94 F.Supp.2d at 507-08 (emphasis added). Gabriel I held that contradictions and disclaimers in the Offering Memorandum could not defeat reliance on the road show representations as a matter of law. It stands to reason, similarly, that a failure to read the Offering Memorandum cannot defeat plaintiffs' claim of reliance on road show misrepresentations or omissions as a matter of law. However, a jury may conclude that the timely receipt of the Offering Memorandum defeats plaintiffs' claim of reliance on material presented at the road show. Therefore, all of plaintiffs' claims regarding misrepresentations made at the road show must be decided at trial.[5] As limited by this Opinion, the trial shall proceed as scheduled.

SO ORDERED.

NOTES

[1] Defendants McDonald and SDI have since been voluntarily dismissed from this lawsuit pursuant to Rule 41 of the Federal Rules of Civil Procedure.
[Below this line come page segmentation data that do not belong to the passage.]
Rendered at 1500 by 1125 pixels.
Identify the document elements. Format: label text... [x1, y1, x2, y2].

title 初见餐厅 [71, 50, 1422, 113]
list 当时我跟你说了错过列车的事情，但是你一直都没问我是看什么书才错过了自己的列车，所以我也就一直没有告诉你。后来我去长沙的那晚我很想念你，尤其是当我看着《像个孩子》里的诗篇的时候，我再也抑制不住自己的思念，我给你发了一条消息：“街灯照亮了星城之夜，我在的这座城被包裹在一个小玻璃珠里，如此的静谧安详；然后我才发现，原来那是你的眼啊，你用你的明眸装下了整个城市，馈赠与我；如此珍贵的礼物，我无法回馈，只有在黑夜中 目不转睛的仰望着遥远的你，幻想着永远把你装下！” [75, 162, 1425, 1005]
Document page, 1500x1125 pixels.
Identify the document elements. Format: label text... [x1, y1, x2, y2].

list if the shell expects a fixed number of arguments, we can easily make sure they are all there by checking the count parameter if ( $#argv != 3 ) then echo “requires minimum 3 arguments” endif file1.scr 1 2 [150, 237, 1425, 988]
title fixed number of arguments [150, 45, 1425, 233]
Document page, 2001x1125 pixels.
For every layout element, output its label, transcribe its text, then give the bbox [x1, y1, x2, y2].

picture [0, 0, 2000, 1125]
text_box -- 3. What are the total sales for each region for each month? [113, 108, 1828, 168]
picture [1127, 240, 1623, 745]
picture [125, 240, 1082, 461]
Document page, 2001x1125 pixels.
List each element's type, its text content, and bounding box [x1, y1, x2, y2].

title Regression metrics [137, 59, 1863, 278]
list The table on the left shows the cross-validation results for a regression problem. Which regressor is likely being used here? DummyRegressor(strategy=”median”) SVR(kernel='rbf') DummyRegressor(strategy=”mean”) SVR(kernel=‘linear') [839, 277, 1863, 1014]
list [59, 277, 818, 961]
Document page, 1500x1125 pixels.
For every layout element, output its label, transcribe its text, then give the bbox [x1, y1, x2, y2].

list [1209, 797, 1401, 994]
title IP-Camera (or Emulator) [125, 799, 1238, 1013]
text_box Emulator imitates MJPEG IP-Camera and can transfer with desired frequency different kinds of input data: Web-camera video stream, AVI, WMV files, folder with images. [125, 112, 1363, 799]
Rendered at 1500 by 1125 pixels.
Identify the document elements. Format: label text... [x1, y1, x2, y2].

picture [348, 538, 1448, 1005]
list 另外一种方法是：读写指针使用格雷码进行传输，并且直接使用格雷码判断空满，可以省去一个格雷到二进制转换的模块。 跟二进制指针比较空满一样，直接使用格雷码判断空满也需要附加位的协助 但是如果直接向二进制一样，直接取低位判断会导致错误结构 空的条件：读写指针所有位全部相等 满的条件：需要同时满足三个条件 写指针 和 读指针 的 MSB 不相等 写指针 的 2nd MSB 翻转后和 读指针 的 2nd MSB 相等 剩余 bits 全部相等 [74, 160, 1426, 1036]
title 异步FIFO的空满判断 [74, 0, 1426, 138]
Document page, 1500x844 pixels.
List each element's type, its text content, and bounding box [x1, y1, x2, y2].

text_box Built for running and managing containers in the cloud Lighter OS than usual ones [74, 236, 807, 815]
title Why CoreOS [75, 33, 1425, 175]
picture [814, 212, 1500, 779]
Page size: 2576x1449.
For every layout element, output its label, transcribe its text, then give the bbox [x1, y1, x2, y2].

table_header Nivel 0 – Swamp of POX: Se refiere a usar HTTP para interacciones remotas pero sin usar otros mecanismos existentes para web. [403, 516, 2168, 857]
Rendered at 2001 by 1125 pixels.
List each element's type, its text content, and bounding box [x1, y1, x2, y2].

[2] The "road show" was the sales presentation recommending the purchase of NSM Notes made by various representatives of NatWest, McDonald and NSM to Jack Mayer, a Gabriel Capital portfolio manager, and Selin Cebeci-Gulcelik, a former analyst at Gabriel Capital who worked under Mayer's direction.

[3] Plaintiffs allege that they "reviewed and relied upon the written materials provided to them by the defendants, as well as the oral representations made by the defendants, in making the decision to invest in the NSM Notes. Based upon these representations, on or about March 2, 1998, the plaintiffs together purchased $15.5 million in principal value of 12% NSM Senior Steel Mortgage Notes due 2006." SAC ¶ 18.

[4] This point was conceded by plaintiff's counsel, Thomas B. Hatch, during a telephone conference held on September 28, 2001.

[5] Plaintiffs also state that "the record shows several material omissions." Memorandum in Opposition to the NatWest Defendants' Motion for Summary Judgment at 18. See, e.g., purported omissions regarding the quality of steel produced and the availability of working capital. The citations supporting these omissions refer to various expert reports rather than the Second Amended Complaint. See Expert Report of Ralph O. Hellmold, Chairman, The Private Investment Banking Co., Ex. A to the Declaration of Randall Tietjen, plaintiffs' attorney, ("Teitjen Decl."), at 19-23; Expert Report of Arthur H. Cobb, Cobb & Associates, Ltd., Ex. C of Teitjen Decl., at 9-10. But these expert reports state that these omissions are from the Offering Memorandum, not the road show. Plaintiffs may therefore conform the pleadings to the proof by filing a Third Amended Complaint identifying the pertinent omissions and when they were allegedly omitted within 10 days of the date of this Order.